▶ [Requirements]:
Echo back all of the data below line for line, changing nothing.

Extracted data entries

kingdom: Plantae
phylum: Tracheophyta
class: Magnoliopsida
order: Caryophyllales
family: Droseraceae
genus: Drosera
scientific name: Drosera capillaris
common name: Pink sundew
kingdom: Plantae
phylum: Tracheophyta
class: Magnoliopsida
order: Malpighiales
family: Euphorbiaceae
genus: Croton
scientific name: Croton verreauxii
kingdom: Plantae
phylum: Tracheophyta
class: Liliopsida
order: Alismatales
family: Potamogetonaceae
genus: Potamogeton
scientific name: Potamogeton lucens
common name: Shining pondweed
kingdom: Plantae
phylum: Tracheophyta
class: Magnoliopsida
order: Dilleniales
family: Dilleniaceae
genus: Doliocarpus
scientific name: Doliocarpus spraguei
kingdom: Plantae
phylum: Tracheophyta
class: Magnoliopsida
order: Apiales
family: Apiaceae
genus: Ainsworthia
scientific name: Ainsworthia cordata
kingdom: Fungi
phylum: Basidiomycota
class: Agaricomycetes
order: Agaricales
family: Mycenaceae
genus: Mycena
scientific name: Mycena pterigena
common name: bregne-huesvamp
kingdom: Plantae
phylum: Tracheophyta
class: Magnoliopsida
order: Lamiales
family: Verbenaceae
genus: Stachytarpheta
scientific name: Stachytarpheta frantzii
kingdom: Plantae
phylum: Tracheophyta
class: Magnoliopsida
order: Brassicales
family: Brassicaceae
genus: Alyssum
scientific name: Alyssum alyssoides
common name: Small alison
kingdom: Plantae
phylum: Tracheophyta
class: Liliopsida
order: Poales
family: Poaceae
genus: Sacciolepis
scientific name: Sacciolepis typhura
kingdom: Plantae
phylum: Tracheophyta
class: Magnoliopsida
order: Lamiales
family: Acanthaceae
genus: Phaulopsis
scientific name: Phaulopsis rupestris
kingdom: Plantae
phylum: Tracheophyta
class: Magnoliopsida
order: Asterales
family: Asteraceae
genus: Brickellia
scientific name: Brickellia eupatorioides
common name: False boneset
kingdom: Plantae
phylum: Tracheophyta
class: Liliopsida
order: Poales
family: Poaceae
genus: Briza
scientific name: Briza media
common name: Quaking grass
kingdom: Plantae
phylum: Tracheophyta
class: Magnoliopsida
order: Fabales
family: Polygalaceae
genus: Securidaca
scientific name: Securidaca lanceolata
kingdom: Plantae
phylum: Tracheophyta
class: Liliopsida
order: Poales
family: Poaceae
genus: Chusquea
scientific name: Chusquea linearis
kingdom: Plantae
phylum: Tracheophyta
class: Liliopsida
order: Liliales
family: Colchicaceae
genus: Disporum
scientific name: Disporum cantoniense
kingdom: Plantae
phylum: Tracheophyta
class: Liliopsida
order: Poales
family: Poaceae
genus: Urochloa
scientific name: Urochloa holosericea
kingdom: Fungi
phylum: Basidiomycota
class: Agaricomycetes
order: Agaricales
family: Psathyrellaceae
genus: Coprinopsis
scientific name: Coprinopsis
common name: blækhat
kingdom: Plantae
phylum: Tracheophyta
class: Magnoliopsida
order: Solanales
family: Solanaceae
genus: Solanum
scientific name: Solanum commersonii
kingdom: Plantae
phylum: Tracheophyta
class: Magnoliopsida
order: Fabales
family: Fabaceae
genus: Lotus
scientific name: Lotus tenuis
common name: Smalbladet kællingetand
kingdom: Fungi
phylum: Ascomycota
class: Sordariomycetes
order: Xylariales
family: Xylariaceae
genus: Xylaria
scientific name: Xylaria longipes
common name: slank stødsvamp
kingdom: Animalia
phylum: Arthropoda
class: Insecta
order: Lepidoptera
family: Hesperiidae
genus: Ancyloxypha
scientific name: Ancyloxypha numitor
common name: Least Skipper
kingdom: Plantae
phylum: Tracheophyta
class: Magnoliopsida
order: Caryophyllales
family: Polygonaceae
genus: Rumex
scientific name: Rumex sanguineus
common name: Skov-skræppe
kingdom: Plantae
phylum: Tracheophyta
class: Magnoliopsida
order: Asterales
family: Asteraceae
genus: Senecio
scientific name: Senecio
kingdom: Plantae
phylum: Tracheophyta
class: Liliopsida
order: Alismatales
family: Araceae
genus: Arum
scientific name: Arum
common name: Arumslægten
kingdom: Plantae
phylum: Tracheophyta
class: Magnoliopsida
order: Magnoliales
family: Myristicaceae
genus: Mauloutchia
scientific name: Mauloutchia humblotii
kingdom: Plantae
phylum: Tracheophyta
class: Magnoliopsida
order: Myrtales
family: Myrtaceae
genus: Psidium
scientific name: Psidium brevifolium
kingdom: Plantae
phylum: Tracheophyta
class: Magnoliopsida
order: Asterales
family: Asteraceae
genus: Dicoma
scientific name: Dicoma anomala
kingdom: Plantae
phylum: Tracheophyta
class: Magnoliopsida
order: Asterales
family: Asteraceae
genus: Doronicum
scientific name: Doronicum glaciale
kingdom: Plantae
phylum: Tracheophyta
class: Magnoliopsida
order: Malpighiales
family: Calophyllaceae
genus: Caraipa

▶ [Task answer]:
kingdom: Plantae
phylum: Tracheophyta
class: Magnoliopsida
order: Caryophyllales
family: Droseraceae
genus: Drosera
scientific name: Drosera capillaris
common name: Pink sundew
kingdom: Plantae
phylum: Tracheophyta
class: Magnoliopsida
order: Malpighiales
family: Euphorbiaceae
genus: Croton
scientific name: Croton verreauxii
kingdom: Plantae
phylum: Tracheophyta
class: Liliopsida
order: Alismatales
family: Potamogetonaceae
genus: Potamogeton
scientific name: Potamogeton lucens
common name: Shining pondweed
kingdom: Plantae
phylum: Tracheophyta
class: Magnoliopsida
order: Dilleniales
family: Dilleniaceae
genus: Doliocarpus
scientific name: Doliocarpus spraguei
kingdom: Plantae
phylum: Tracheophyta
class: Magnoliopsida
order: Apiales
family: Apiaceae
genus: Ainsworthia
scientific name: Ainsworthia cordata
kingdom: Fungi
phylum: Basidiomycota
class: Agaricomycetes
order: Agaricales
family: Mycenaceae
genus: Mycena
scientific name: Mycena pterigena
common name: bregne-huesvamp
kingdom: Plantae
phylum: Tracheophyta
class: Magnoliopsida
order: Lamiales
family: Verbenaceae
genus: Stachytarpheta
scientific name: Stachytarpheta frantzii
kingdom: Plantae
phylum: Tracheophyta
class: Magnoliopsida
order: Brassicales
family: Brassicaceae
genus: Alyssum
scientific name: Alyssum alyssoides
common name: Small alison
kingdom: Plantae
phylum: Tracheophyta
class: Liliopsida
order: Poales
family: Poaceae
genus: Sacciolepis
scientific name: Sacciolepis typhura
kingdom: Plantae
phylum: Tracheophyta
class: Magnoliopsida
order: Lamiales
family: Acanthaceae
genus: Phaulopsis
scientific name: Phaulopsis rupestris
kingdom: Plantae
phylum: Tracheophyta
class: Magnoliopsida
order: Asterales
family: Asteraceae
genus: Brickellia
scientific name: Brickellia eupatorioides
common name: False boneset
kingdom: Plantae
phylum: Tracheophyta
class: Liliopsida
order: Poales
family: Poaceae
genus: Briza
scientific name: Briza media
common name: Quaking grass
kingdom: Plantae
phylum: Tracheophyta
class: Magnoliopsida
order: Fabales
family: Polygalaceae
genus: Securidaca
scientific name: Securidaca lanceolata
kingdom: Plantae
phylum: Tracheophyta
class: Liliopsida
order: Poales
family: Poaceae
genus: Chusquea
scientific name: Chusquea linearis
kingdom: Plantae
phylum: Tracheophyta
class: Liliopsida
order: Liliales
family: Colchicaceae
genus: Disporum
scientific name: Disporum cantoniense
kingdom: Plantae
phylum: Tracheophyta
class: Liliopsida
order: Poales
family: Poaceae
genus: Urochloa
scientific name: Urochloa holosericea
kingdom: Fungi
phylum: Basidiomycota
class: Agaricomycetes
order: Agaricales
family: Psathyrellaceae
genus: Coprinopsis
scientific name: Coprinopsis
common name: blækhat
kingdom: Plantae
phylum: Tracheophyta
class: Magnoliopsida
order: Solanales
family: Solanaceae
genus: Solanum
scientific name: Solanum commersonii
kingdom: Plantae
phylum: Tracheophyta
class: Magnoliopsida
order: Fabales
family: Fabaceae
genus: Lotus
scientific name: Lotus tenuis
common name: Smalbladet kællingetand
kingdom: Fungi
phylum: Ascomycota
class: Sordariomycetes
order: Xylariales
family: Xylariaceae
genus: Xylaria
scientific name: Xylaria longipes
common name: slank stødsvamp
kingdom: Animalia
phylum: Arthropoda
class: Insecta
order: Lepidoptera
family: Hesperiidae
genus: Ancyloxypha
scientific name: Ancyloxypha numitor
common name: Least Skipper
kingdom: Plantae
phylum: Tracheophyta
class: Magnoliopsida
order: Caryophyllales
family: Polygonaceae
genus: Rumex
scientific name: Rumex sanguineus
common name: Skov-skræppe
kingdom: Plantae
phylum: Tracheophyta
class: Magnoliopsida
order: Asterales
family: Asteraceae
genus: Senecio
scientific name: Senecio
kingdom: Plantae
phylum: Tracheophyta
class: Liliopsida
order: Alismatales
family: Araceae
genus: Arum
scientific name: Arum
common name: Arumslægten
kingdom: Plantae
phylum: Tracheophyta
class: Magnoliopsida
order: Magnoliales
family: Myristicaceae
genus: Mauloutchia
scientific name: Mauloutchia humblotii
kingdom: Plantae
phylum: Tracheophyta
class: Magnoliopsida
order: Myrtales
family: Myrtaceae
genus: Psidium
scientific name: Psidium brevifolium
kingdom: Plantae
phylum: Tracheophyta
class: Magnoliopsida
order: Asterales
family: Asteraceae
genus: Dicoma
scientific name: Dicoma anomala
kingdom: Plantae
phylum: Tracheophyta
class: Magnoliopsida
order: Asterales
family: Asteraceae
genus: Doronicum
scientific name: Doronicum glaciale
kingdom: Plantae
phylum: Tracheophyta
class: Magnoliopsida
order: Malpighiales
family: Calophyllaceae
genus: Caraipa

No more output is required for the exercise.